TRECHO.
Para os líderes na América Latina, esses eventos-chave incluíram a luta contra regimes militares opressores apoiados por um Tio Sam imperialista. Agarrados ao passado, eles aferram-se à única exigência com a qual conseguem concordar - o fim do embargo de Washington a Cuba -, enquanto assuntos críticos permanecem negligenciados. Deveriam preocupar-se, por exemplo, com as consequências políticas e econômicas que o sentimento neopopulista do presidente da Venezuela, Hugo Chávez, cultiva por toda a América do Sul e Central. Mesmo moderados respeitados, como os presidentes do Brasil, Luiz Inácio Lula da Silva, e do Chile, Michelle Bachelet, deixam de criticar Chávez por alimentar as flamas da tensão e discórdia na região.

ATIVIDADE.
Extraia do trecho, sem alterar nada, a passagem que começa em "Para os líderes" e vai até "discórdia na região.", incluindo essas palavras. Os registros foram tirados de outra fonte.

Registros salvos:
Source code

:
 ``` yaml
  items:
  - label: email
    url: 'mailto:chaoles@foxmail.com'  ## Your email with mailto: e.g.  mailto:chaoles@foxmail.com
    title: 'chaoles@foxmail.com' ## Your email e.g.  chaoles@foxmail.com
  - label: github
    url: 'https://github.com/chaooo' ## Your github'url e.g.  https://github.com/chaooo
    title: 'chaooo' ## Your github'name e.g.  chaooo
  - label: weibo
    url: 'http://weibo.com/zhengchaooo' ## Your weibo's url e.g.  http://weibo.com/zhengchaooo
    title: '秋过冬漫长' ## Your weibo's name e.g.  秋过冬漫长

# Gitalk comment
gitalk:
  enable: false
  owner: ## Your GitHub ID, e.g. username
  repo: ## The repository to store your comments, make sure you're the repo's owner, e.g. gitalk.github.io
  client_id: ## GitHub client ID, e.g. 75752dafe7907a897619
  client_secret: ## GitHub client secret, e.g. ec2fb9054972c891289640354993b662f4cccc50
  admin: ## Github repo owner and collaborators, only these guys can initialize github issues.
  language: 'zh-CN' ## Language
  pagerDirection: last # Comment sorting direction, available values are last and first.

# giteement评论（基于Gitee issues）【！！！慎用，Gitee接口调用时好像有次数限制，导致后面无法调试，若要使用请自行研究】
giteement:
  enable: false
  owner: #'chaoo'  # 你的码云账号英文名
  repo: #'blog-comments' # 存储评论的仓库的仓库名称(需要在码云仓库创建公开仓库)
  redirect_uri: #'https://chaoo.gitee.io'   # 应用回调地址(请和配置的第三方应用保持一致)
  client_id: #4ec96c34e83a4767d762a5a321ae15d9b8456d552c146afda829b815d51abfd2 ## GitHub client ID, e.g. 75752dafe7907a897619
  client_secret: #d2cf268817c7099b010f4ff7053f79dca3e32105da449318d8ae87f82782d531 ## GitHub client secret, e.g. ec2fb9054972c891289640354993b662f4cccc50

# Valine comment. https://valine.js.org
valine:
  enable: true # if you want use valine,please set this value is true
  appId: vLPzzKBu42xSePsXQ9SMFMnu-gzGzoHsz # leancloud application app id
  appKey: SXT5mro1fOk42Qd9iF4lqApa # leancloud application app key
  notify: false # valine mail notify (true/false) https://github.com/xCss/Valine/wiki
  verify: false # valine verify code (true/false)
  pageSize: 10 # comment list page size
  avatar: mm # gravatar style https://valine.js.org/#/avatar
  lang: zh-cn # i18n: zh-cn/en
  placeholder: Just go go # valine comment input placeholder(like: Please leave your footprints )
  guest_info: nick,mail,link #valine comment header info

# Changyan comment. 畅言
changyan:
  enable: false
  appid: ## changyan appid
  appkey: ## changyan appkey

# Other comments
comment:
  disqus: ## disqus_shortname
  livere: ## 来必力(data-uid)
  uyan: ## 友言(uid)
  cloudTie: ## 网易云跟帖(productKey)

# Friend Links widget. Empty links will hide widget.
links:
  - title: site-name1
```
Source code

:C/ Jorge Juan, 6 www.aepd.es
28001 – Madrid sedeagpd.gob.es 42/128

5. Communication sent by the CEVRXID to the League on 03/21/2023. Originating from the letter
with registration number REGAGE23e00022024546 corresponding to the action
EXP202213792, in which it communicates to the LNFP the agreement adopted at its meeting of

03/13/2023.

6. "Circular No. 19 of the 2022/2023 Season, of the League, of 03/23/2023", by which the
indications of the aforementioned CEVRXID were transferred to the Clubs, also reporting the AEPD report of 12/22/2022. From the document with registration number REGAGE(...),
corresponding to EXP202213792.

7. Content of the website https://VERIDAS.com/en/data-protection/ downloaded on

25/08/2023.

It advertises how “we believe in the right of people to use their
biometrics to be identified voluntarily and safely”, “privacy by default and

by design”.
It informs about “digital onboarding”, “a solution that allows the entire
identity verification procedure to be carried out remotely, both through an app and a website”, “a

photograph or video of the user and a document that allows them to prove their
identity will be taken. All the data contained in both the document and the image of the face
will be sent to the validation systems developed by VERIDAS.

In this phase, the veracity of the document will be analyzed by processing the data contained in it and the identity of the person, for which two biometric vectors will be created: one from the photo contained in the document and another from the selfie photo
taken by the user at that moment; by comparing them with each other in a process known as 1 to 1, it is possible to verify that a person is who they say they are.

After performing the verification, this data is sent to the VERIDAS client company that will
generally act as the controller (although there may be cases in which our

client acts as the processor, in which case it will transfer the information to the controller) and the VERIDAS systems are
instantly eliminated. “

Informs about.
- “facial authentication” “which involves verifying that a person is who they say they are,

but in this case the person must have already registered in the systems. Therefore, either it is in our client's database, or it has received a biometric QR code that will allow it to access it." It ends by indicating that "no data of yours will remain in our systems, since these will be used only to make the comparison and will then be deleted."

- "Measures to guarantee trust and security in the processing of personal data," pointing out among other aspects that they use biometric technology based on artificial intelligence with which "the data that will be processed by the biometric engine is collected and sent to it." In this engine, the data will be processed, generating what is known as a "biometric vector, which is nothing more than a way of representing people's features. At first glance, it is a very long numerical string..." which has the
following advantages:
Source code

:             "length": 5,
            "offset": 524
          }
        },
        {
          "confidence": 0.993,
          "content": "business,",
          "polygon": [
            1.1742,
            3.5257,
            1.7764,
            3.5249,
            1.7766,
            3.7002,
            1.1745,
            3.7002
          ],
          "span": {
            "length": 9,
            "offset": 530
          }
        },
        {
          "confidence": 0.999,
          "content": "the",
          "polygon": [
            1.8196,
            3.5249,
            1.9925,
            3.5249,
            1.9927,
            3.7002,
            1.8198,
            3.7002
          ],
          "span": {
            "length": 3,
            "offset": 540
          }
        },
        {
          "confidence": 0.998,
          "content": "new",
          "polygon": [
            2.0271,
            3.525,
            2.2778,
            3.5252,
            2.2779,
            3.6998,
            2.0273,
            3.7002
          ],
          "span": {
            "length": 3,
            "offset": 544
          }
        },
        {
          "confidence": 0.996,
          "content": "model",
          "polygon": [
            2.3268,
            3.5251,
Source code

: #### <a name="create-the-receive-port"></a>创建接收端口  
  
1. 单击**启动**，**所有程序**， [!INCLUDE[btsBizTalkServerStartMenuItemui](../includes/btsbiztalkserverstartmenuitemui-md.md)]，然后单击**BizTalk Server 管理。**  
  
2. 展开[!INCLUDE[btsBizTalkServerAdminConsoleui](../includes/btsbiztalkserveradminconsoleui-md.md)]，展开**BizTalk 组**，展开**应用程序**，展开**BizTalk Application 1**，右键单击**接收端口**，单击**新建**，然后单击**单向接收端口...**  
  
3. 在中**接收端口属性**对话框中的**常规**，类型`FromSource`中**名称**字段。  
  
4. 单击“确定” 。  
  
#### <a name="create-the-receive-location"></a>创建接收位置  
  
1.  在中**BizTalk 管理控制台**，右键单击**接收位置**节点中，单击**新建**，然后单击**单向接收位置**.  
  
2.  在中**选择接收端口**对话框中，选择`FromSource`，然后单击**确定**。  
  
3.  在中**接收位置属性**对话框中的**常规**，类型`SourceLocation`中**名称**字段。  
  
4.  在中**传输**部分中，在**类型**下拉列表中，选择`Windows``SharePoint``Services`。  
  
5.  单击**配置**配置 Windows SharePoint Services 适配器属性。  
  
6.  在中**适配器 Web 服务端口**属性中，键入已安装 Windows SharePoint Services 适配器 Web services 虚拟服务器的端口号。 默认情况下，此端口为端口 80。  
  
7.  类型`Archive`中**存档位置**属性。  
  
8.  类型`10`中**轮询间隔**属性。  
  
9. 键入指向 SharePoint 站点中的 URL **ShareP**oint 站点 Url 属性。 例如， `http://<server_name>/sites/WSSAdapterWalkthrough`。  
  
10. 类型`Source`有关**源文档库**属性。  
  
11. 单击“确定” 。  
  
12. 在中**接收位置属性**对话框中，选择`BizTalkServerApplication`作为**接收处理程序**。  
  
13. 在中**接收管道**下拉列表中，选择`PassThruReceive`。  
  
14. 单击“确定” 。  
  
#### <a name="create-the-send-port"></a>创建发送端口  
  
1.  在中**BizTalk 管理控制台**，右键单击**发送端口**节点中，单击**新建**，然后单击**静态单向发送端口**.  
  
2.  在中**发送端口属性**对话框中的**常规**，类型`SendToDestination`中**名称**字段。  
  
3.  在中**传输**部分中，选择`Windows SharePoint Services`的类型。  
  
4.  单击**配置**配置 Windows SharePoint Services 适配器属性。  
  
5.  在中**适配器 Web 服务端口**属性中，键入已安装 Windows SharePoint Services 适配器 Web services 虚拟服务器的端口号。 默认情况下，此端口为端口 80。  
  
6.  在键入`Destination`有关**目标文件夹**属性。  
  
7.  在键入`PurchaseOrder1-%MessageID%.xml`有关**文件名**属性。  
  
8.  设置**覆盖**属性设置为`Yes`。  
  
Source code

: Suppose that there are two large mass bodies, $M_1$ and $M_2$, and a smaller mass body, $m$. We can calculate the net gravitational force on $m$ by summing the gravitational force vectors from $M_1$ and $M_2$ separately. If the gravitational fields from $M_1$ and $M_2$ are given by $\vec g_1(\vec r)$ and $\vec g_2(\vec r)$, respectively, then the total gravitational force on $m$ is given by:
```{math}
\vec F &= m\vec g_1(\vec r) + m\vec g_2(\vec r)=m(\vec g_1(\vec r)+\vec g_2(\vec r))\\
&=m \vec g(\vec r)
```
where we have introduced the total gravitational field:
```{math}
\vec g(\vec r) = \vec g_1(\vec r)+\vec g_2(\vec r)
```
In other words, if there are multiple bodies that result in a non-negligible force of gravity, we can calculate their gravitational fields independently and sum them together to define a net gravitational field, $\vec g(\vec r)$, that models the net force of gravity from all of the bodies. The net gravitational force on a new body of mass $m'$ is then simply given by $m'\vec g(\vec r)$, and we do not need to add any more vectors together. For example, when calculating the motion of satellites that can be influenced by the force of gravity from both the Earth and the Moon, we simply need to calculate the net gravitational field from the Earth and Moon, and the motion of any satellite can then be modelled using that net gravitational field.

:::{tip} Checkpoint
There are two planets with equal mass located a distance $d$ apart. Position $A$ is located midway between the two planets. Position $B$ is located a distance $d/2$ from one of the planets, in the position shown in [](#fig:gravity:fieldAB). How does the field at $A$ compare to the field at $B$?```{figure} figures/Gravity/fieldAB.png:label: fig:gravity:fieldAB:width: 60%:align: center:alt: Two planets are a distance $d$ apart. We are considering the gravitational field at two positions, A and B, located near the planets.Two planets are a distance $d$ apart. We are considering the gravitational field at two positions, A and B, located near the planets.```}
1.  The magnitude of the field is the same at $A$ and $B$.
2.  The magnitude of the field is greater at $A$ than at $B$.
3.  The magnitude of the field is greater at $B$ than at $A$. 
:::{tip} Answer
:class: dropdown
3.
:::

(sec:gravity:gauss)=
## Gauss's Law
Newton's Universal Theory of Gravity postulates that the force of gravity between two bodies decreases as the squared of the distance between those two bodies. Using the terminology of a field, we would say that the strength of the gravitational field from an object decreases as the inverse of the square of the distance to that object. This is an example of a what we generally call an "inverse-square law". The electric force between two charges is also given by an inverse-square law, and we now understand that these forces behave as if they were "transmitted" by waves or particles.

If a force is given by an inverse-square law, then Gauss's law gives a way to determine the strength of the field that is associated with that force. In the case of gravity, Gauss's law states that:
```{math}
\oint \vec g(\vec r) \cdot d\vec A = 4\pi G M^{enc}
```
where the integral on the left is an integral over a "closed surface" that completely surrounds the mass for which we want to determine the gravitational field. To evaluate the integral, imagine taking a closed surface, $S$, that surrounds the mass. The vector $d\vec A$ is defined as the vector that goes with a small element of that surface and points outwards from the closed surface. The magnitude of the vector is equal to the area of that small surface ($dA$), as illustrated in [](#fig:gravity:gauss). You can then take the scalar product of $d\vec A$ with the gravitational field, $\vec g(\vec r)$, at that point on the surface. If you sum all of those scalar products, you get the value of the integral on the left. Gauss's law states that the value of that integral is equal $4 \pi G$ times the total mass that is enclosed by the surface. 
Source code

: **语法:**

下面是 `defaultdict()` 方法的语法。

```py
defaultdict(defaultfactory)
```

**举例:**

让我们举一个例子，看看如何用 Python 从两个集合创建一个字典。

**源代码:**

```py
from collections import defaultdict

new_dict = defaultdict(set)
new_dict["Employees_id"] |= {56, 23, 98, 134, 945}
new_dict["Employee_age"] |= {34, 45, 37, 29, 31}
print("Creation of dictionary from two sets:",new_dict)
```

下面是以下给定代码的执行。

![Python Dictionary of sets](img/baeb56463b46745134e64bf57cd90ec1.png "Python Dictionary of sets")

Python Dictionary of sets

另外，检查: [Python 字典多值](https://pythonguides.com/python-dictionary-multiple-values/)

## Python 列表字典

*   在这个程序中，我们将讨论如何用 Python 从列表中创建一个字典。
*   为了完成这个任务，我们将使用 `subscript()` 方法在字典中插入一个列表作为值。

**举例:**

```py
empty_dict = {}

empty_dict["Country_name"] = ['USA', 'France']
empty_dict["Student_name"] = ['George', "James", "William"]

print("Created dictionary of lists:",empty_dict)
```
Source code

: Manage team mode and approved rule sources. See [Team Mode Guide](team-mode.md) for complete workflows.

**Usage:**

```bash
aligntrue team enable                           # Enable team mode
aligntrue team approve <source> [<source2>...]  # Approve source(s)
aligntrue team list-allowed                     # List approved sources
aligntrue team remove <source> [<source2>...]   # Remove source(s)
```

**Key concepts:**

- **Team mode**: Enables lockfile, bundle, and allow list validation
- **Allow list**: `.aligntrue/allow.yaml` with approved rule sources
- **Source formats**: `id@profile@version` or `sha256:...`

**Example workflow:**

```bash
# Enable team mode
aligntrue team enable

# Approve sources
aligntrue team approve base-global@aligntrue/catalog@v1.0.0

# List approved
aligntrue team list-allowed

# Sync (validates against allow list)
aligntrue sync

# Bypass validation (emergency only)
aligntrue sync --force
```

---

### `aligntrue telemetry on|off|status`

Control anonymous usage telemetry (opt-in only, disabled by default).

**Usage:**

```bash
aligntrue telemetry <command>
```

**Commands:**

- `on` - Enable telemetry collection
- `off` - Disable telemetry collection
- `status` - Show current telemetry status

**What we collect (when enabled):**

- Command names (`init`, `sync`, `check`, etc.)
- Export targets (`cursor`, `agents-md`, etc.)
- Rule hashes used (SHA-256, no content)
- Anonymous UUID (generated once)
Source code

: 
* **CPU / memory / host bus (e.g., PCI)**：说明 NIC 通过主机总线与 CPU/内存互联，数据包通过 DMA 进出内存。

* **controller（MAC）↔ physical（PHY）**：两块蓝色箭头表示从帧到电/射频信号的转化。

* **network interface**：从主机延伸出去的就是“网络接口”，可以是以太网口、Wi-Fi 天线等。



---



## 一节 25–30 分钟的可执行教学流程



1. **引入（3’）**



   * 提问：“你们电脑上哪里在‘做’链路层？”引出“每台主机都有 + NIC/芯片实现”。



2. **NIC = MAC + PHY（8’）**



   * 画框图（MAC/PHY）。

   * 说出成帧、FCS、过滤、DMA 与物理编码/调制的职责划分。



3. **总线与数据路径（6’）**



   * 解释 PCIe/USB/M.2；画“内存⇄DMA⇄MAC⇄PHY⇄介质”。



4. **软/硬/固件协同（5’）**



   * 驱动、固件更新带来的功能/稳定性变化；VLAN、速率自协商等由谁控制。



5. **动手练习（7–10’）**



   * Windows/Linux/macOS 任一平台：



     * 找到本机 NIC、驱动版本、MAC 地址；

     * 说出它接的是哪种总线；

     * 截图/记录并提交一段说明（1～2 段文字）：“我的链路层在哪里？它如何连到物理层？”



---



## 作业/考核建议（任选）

RESPOSTA ESPERADA.
Para os líderes na América Latina, esses eventos-chave incluíram a luta contra regimes militares opressores apoiados por um Tio Sam imperialista. Agarrados ao passado, eles aferram-se à única exigência com a qual conseguem concordar - o fim do embargo de Washington a Cuba -, enquanto assuntos críticos permanecem negligenciados. Deveriam preocupar-se, por exemplo, com as consequências políticas e econômicas que o sentimento neopopulista do presidente da Venezuela, Hugo Chávez, cultiva por toda a América do Sul e Central. Mesmo moderados respeitados, como os presidentes do Brasil, Luiz Inácio Lula da Silva, e do Chile, Michelle Bachelet, deixam de criticar Chávez por alimentar as flamas da tensão e discórdia na região.